(Stored dataset items)
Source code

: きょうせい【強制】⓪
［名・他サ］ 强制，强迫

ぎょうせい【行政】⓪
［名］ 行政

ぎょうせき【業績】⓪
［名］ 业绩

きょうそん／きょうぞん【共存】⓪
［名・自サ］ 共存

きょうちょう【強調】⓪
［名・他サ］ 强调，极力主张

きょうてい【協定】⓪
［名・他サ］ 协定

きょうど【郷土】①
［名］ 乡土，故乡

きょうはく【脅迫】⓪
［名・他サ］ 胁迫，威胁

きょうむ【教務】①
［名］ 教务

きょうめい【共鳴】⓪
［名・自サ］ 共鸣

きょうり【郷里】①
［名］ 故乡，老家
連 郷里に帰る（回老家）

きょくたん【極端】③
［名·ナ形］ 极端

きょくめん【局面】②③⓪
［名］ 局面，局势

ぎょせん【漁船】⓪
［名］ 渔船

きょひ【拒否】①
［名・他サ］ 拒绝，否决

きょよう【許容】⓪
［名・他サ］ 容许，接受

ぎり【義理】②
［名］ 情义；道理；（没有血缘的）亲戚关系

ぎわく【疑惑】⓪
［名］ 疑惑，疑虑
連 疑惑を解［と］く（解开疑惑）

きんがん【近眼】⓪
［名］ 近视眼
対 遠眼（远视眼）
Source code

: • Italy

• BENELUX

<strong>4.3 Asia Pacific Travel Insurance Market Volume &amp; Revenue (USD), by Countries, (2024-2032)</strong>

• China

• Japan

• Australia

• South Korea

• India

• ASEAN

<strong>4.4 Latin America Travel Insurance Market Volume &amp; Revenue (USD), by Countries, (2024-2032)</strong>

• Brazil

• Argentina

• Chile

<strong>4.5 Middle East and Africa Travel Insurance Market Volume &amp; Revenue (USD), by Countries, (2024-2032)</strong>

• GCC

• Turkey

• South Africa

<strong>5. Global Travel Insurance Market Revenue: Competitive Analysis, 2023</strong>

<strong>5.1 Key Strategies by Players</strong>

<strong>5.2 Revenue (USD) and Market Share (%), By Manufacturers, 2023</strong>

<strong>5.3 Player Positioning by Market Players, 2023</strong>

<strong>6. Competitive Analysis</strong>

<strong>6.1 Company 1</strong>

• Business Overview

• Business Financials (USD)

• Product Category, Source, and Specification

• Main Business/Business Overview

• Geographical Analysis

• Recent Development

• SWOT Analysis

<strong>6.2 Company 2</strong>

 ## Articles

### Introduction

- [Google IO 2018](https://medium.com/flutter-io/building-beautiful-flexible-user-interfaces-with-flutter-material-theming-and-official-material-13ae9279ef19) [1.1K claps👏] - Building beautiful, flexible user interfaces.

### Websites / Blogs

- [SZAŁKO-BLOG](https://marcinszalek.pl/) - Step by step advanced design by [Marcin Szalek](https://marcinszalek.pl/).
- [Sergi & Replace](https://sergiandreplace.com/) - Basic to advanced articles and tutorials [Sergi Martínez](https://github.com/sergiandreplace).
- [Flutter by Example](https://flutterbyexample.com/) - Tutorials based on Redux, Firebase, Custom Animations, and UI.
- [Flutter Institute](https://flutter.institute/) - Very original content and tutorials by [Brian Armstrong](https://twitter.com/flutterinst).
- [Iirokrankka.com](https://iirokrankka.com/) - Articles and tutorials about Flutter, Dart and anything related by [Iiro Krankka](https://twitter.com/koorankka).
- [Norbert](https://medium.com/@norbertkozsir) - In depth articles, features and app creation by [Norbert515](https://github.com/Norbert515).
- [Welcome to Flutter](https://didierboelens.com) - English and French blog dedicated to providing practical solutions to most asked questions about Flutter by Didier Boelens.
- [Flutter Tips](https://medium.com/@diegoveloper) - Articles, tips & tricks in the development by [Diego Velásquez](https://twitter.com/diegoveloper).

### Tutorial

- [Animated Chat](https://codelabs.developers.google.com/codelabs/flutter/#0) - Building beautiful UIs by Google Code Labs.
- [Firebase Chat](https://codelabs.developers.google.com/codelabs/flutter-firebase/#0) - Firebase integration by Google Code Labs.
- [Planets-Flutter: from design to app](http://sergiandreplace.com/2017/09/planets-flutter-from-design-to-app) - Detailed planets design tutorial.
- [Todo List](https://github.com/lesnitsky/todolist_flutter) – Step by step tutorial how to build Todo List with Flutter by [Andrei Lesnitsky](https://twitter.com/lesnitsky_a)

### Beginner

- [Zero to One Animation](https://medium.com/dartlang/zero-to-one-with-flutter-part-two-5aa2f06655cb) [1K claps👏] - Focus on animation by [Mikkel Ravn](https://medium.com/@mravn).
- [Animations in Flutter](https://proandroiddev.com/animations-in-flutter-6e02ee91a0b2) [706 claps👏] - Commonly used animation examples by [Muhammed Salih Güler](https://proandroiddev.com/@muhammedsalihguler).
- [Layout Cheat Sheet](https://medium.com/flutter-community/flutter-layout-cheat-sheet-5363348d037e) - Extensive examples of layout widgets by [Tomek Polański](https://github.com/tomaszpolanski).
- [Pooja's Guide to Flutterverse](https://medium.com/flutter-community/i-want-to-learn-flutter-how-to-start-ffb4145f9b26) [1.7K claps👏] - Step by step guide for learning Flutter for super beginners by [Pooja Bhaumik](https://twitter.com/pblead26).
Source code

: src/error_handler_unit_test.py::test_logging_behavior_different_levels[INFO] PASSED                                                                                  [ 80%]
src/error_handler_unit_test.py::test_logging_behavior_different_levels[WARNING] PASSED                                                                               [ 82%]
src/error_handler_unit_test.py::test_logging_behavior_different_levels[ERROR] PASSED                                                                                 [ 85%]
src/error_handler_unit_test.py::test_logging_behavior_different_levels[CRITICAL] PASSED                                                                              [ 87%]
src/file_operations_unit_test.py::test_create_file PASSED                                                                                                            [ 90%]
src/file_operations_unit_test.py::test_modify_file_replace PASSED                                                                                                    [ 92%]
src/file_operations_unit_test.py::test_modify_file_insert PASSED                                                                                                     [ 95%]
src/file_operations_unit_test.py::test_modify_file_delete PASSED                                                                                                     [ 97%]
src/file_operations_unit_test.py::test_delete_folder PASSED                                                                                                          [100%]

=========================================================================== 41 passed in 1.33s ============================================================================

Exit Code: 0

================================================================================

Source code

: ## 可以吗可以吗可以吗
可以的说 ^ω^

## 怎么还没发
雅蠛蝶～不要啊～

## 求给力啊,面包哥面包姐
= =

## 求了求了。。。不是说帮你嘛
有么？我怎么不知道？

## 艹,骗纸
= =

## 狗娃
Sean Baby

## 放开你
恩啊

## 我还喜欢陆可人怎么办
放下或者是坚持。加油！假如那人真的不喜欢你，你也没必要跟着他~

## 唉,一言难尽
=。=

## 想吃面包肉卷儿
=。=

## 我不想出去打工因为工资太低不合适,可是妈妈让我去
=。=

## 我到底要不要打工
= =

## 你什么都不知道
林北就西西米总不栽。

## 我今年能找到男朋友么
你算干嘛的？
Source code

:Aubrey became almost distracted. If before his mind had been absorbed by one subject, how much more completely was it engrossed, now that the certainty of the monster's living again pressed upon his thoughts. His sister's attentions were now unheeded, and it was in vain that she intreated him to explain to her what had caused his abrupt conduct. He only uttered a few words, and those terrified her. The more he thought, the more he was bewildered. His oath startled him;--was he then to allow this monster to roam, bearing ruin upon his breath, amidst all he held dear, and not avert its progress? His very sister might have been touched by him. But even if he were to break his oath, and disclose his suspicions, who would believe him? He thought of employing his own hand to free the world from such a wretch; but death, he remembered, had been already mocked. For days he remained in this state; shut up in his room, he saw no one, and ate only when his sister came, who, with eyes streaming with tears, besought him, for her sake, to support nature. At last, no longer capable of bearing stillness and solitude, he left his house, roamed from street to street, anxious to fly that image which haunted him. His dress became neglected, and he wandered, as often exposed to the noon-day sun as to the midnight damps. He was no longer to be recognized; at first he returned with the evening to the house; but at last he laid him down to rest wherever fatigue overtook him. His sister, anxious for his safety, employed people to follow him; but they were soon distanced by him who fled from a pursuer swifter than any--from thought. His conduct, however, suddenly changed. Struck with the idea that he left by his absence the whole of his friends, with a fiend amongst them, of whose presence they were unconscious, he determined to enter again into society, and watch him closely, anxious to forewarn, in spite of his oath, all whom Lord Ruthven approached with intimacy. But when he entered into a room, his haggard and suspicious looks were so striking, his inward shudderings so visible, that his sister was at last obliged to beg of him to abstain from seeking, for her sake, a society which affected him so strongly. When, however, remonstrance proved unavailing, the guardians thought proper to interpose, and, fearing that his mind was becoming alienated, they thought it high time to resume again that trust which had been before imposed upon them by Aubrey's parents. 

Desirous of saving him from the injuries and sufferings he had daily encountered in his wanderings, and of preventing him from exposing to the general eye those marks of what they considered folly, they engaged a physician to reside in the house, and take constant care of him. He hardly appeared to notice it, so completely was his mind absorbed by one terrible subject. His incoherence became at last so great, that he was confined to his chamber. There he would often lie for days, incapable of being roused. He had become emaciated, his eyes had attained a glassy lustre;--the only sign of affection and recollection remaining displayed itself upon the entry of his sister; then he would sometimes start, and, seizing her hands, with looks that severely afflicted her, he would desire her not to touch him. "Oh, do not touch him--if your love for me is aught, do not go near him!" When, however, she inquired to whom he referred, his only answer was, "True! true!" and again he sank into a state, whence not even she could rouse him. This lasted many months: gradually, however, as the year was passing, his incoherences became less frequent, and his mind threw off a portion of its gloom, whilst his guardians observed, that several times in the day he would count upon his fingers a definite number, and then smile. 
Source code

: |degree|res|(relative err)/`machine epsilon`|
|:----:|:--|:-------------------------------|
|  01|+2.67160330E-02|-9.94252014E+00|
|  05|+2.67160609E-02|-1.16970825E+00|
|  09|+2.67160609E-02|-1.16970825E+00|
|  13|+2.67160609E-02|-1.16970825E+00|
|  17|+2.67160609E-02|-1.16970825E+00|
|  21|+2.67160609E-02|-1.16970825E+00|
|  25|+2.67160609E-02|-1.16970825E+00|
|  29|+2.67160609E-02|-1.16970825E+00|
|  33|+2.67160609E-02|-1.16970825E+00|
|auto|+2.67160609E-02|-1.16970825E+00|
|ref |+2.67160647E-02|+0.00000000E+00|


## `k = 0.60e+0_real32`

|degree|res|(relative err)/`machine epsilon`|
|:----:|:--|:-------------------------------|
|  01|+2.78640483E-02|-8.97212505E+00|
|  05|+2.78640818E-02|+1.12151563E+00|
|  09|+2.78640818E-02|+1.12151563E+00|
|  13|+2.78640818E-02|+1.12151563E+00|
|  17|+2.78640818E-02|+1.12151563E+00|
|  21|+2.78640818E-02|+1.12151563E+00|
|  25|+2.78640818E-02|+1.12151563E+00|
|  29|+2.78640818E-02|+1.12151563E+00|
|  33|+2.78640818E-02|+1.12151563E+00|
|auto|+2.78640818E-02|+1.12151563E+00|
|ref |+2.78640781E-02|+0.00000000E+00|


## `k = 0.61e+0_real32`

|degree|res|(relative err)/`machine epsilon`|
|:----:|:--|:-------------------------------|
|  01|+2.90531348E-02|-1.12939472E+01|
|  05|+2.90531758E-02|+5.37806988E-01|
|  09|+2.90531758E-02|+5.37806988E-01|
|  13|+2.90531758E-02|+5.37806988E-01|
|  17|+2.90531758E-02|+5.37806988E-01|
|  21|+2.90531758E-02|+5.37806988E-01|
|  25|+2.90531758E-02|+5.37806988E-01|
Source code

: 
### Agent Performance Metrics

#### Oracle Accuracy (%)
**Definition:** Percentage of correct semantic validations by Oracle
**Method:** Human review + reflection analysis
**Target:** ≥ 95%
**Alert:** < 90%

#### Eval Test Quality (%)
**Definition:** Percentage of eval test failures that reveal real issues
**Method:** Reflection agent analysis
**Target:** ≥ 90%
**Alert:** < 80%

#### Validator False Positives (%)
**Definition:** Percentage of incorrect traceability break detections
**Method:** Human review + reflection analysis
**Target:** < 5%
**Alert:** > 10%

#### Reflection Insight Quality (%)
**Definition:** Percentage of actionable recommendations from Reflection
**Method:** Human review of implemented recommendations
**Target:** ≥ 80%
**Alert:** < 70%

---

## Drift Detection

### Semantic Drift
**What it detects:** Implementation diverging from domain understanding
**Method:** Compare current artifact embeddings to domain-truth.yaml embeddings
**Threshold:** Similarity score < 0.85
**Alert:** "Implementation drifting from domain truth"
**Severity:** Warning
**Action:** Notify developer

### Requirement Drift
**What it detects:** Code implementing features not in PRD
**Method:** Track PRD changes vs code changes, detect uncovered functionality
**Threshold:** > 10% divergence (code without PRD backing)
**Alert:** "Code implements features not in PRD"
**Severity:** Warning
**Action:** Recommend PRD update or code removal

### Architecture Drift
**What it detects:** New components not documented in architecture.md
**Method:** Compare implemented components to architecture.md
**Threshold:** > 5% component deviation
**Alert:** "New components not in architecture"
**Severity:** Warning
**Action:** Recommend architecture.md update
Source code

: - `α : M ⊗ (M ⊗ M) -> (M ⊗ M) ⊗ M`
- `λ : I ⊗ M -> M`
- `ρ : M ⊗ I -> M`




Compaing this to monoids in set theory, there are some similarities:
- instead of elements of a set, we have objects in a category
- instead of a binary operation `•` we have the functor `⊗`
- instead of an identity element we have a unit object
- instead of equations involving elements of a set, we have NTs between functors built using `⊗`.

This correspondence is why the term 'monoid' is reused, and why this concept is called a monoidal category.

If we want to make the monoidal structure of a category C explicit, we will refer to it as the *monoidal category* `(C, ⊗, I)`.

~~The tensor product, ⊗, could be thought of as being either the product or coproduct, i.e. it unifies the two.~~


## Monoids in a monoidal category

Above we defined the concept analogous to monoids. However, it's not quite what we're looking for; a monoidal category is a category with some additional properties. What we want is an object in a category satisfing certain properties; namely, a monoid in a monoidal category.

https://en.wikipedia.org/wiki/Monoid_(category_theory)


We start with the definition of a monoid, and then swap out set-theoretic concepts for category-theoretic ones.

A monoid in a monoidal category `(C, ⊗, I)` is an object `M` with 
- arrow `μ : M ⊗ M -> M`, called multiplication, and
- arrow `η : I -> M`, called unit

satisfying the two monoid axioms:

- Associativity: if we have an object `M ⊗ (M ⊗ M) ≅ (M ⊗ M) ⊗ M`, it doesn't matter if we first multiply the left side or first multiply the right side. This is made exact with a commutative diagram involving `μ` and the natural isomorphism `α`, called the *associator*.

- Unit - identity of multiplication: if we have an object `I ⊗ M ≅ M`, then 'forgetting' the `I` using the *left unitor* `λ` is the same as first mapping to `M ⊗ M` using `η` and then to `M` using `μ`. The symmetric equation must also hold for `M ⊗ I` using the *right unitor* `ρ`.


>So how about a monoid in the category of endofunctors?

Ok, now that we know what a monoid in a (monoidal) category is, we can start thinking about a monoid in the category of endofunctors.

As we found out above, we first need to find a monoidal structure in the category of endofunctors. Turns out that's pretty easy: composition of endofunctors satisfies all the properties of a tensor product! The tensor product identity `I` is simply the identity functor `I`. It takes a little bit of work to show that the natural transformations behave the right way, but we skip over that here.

-- Work required --
Output the lines from the first one up to and including the line with "連 疑惑を解［と］く（解开疑惑）" as a JSON list of strings, one string per line, skipping blank lines.

-- Solution --
[
  "Source code",
  ": きょうせい【強制】⓪",
  "［名・他サ］ 强制，强迫",
  "ぎょうせい【行政】⓪",
  "［名］ 行政",
  "ぎょうせき【業績】⓪",
  "［名］ 业绩",
  "きょうそん／きょうぞん【共存】⓪",
  "［名・自サ］ 共存",
  "きょうちょう【強調】⓪",
  "［名・他サ］ 强调，极力主张",
  "きょうてい【協定】⓪",
  "［名・他サ］ 协定",
  "きょうど【郷土】①",
  "［名］ 乡土，故乡",
  "きょうはく【脅迫】⓪",
  "［名・他サ］ 胁迫，威胁",
  "きょうむ【教務】①",
  "［名］ 教务",
  "きょうめい【共鳴】⓪",
  "［名・自サ］ 共鸣",
  "きょうり【郷里】①",
  "［名］ 故乡，老家",
  "連 郷里に帰る（回老家）",
  "きょくたん【極端】③",
  "［名·ナ形］ 极端",
  "きょくめん【局面】②③⓪",
  "［名］ 局面，局势",
  "ぎょせん【漁船】⓪",
  "［名］ 渔船",
  "きょひ【拒否】①",
  "［名・他サ］ 拒绝，否决",
  "きょよう【許容】⓪",
  "［名・他サ］ 容许，接受",
  "ぎり【義理】②",
  "［名］ 情义；道理；（没有血缘的）亲戚关系",
  "ぎわく【疑惑】⓪",
  "［名］ 疑惑，疑虑",
  "連 疑惑を解［と］く（解开疑惑）"
]